--- Provided entries Enclosed Below ---

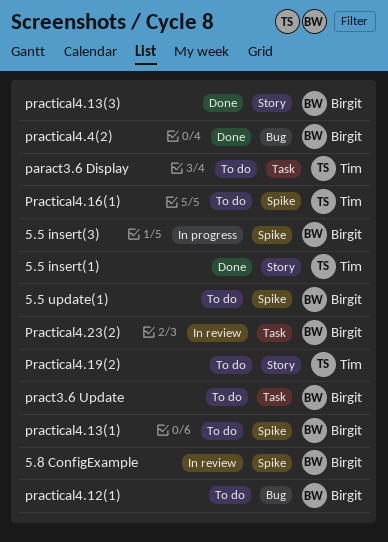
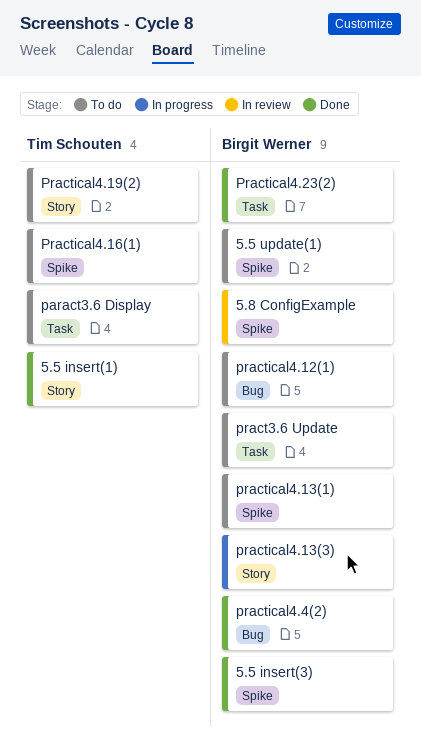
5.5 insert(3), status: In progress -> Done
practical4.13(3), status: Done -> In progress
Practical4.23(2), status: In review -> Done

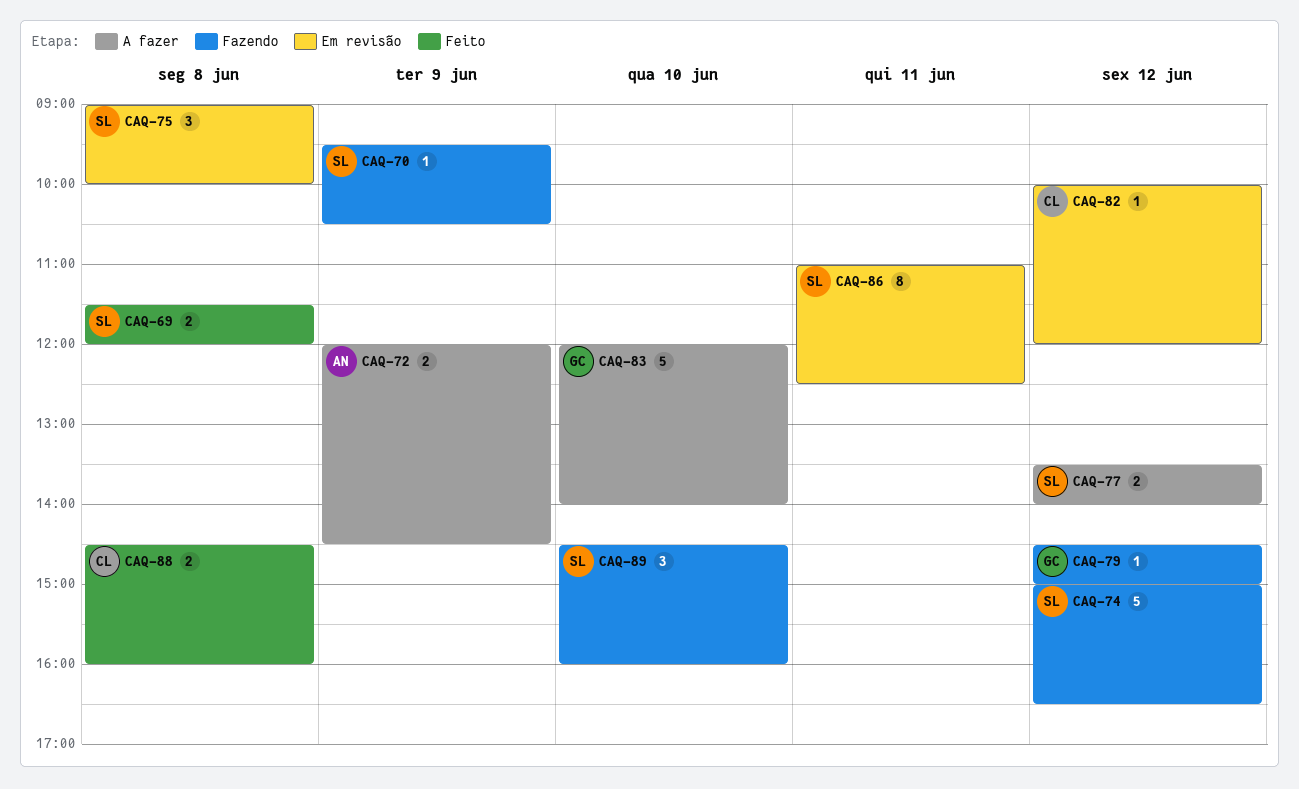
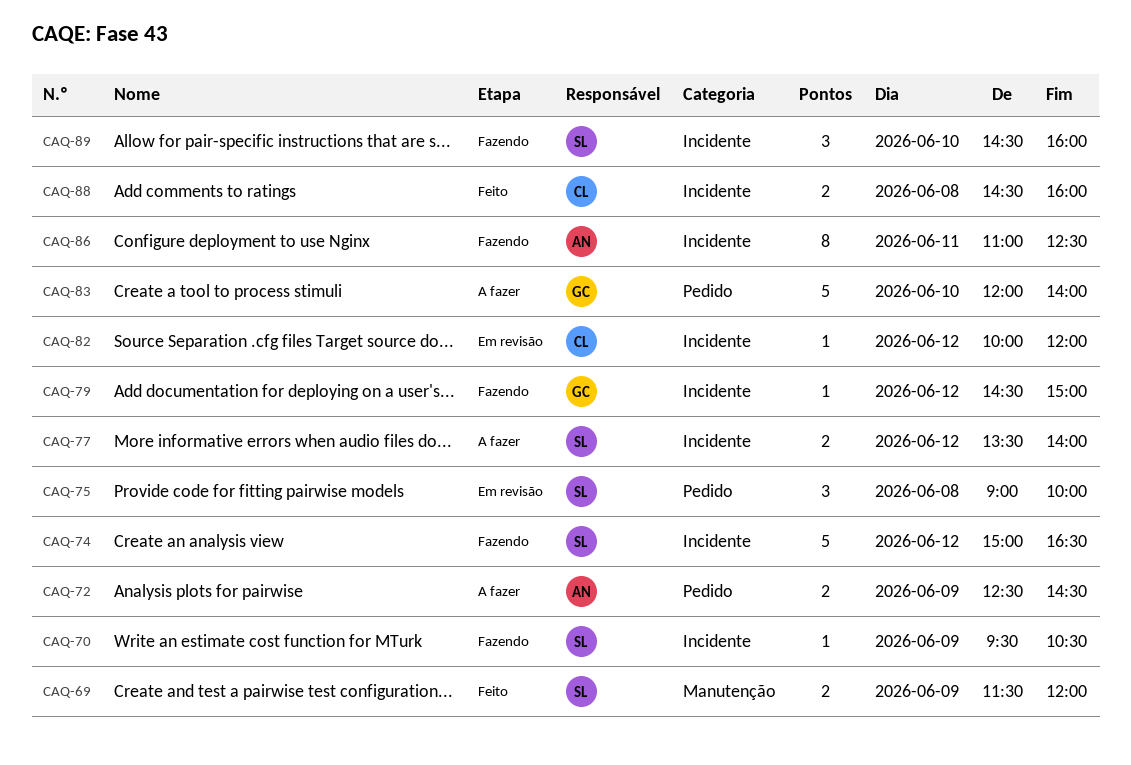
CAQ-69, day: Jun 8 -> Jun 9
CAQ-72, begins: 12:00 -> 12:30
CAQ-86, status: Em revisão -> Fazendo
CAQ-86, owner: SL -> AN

--- End of Enclosed Provided entries ---

Job item >>
The answer must be a word-for-word copy of all the entries, containing no pictures.

Result of this task >>
5.5 insert(3), status: In progress -> Done
practical4.13(3), status: Done -> In progress
Practical4.23(2), status: In review -> Done

CAQ-69, day: Jun 8 -> Jun 9
CAQ-72, begins: 12:00 -> 12:30
CAQ-86, status: Em revisão -> Fazendo
CAQ-86, owner: SL -> AN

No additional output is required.